Ooh! and how about this one from FANTASTIC FOUR #523, between the Thing and Maisie, the Yancy Street waitress:
Maisie: Howzabout a TIP?
Thing: Matt Murdock is DAREDEVIL. Pass it on. Just kiddin’!
Back when the Just Imagine Stan Lee Creating… books were announced, the Daily Show featured it in Headlines (slowest news day ever). Jon Stewart read that the books would be drawn by artists like Jim Lee, Dave Gibbons, and John Buscema, then said, “And if any of those names mean anything to you, Star Trek Voyager’s Jeri Ryan wants you to know that she got your letters and appreciates your support, but she doesn’t want any more pictures of you in your Borg outfit.”
“Hey everybody, it’s Ant-Man. He has the proportionate strength of a *human.*”

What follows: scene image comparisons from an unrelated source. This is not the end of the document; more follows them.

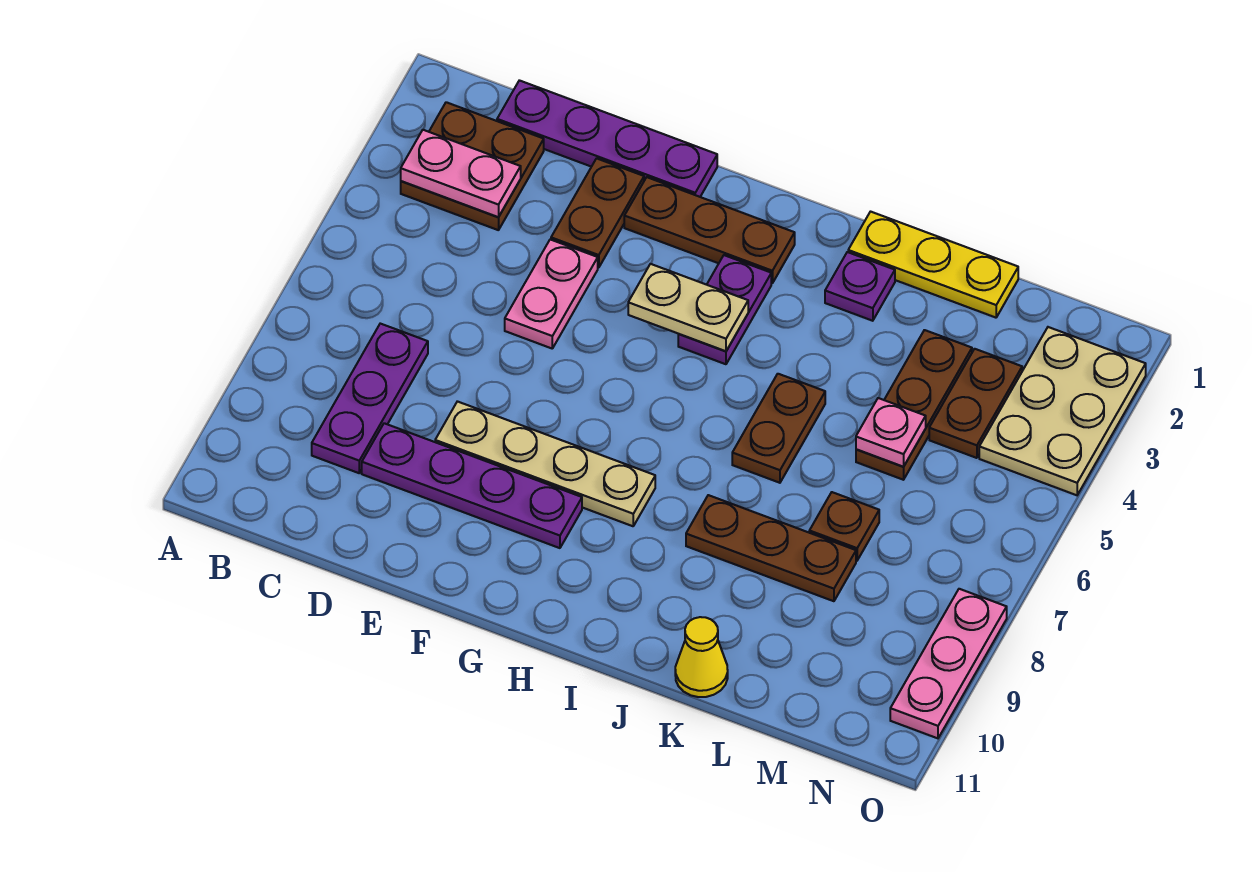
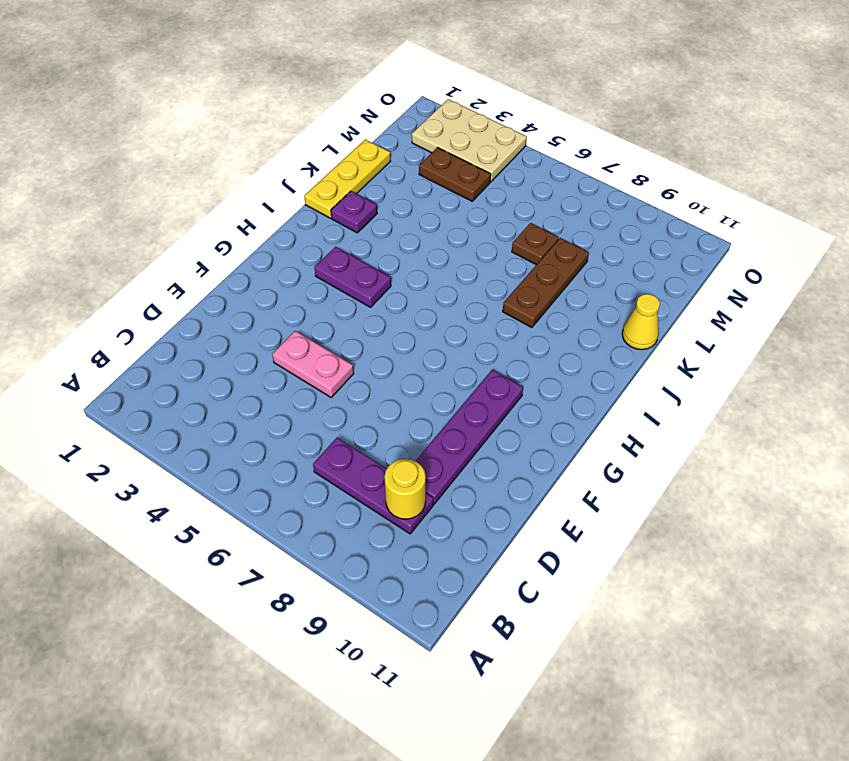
yellow round brick C9 level 2 -> none
none -> brown plate B2:C3 level 1
none -> purple plate C1:F1 level 1
none -> brown plate E2:E3 level 1

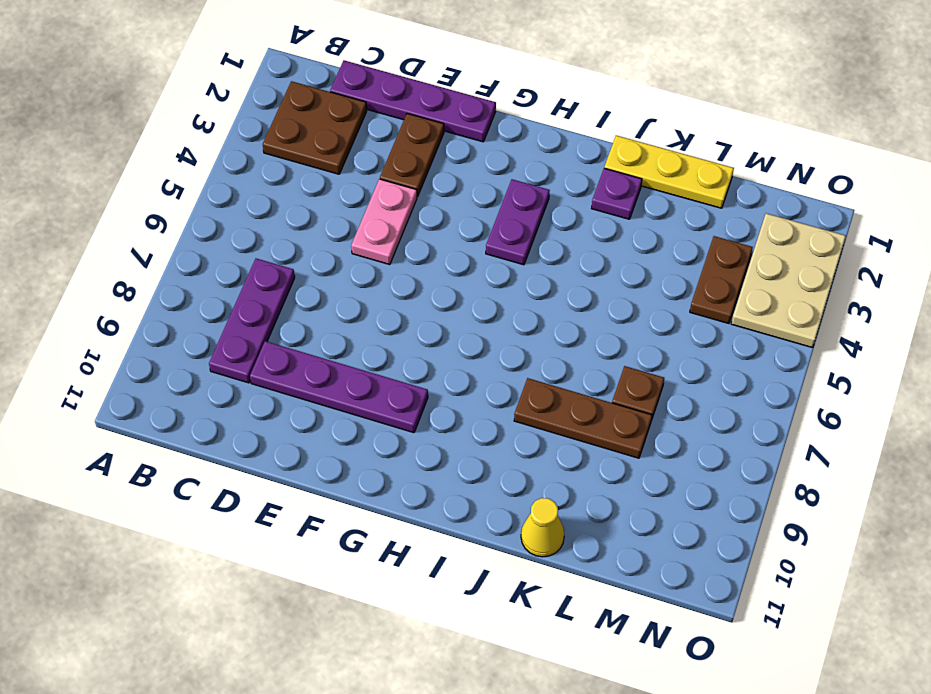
none -> tan plate E8:H8 level 1
none -> brown plate F2:H2 level 1
none -> brown plate J5:J6 level 1

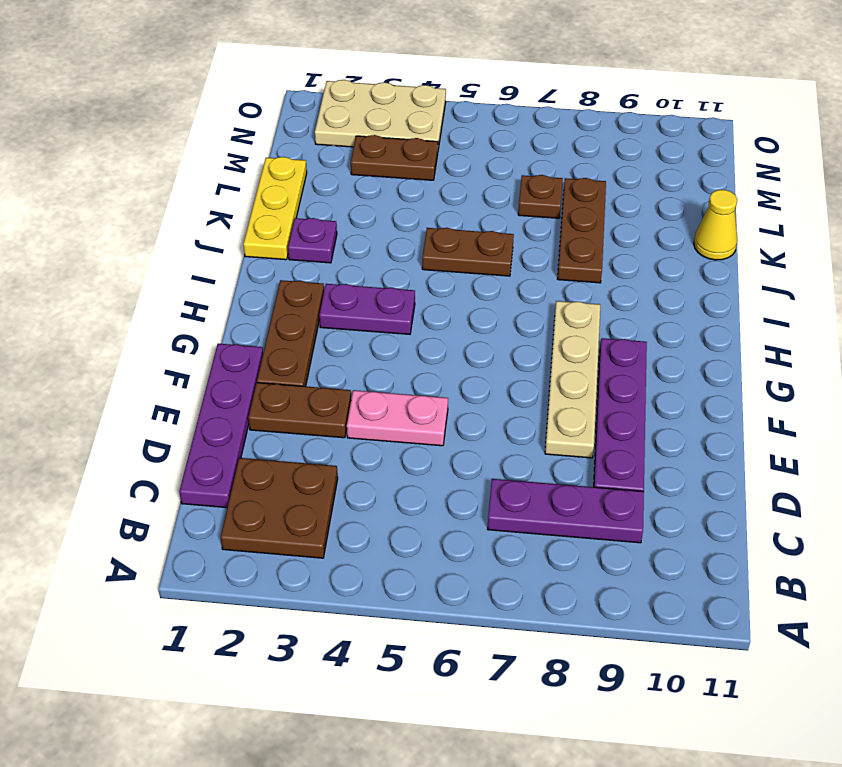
none -> brown plate L3:L5 level 1
none -> pink plate O8:O10 level 1
none -> pink plate B3:C3 level 2

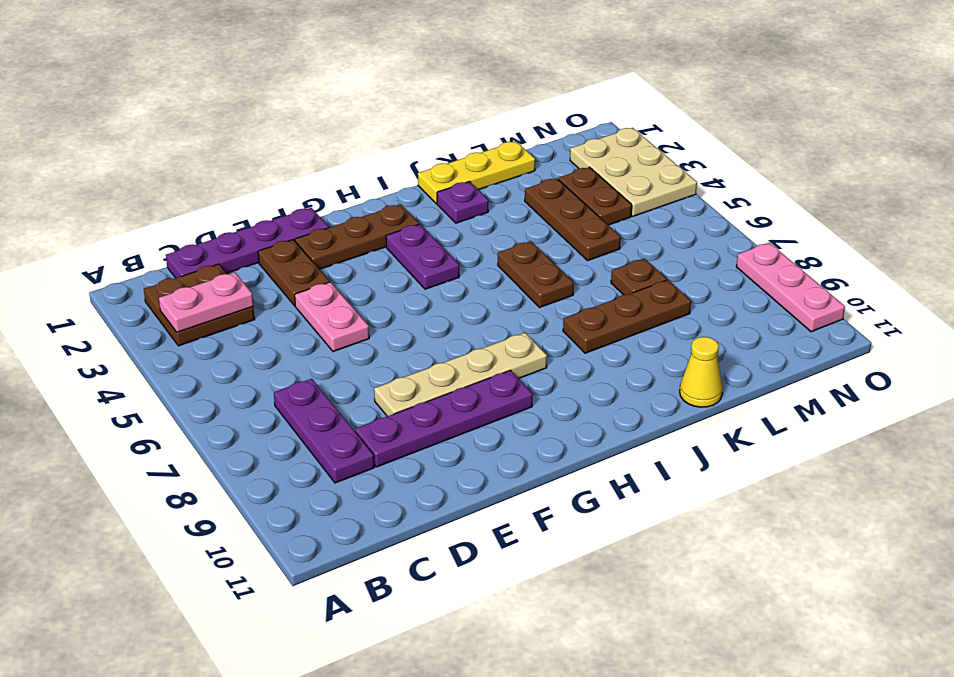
none -> tan plate G4:H4 level 2
none -> pink plate L5 level 2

Oh, yeah… there’s also the one about Thor’s one night stand, but I don’t know if this is really the place to be posting it
The MNary Worth suicide strip from the Simpsons. As a MW reader, very funny.
Greg M quoting that bit from “Batman Beyond: Return of the Joker” reminded me of the line from the Teen Titans episode where they’re tyring to figure out the identity of X, a costumed alias Robin previously used a couple of seasons beforehand. Cue Beast Boy’s clever theory…
Beast Boy: Okay, if he’s not Robin’s evil twin, then he’s obviously a bionic monkey infused with Robin’s DNA.
I think the “I’m a Marvel, and I’m a DC” videos on YouTube are hilarious on various levels- but mainly, for how accurate the barbs are.
Notable, if not for individual gags, at least for sheer volume of comic-joke content.
So many good jokes, so many comic book references. The one at the end of the Killing Joke always gets me, and another Joker joke that always makes me grin is in Arkham Asylum. I don’t know who wrote that, but he should be worshiped intensely. It’s a great Joker moment.
But the Marvel v DC parody that Sijo mentioned is really best of the best.
From Spider-man/Human Torch #1
I like the one about Cable, his true nemisis isn’t Stryfe, it’s satelite!
It’s not really that funny I guess, but always struck me as hilarious.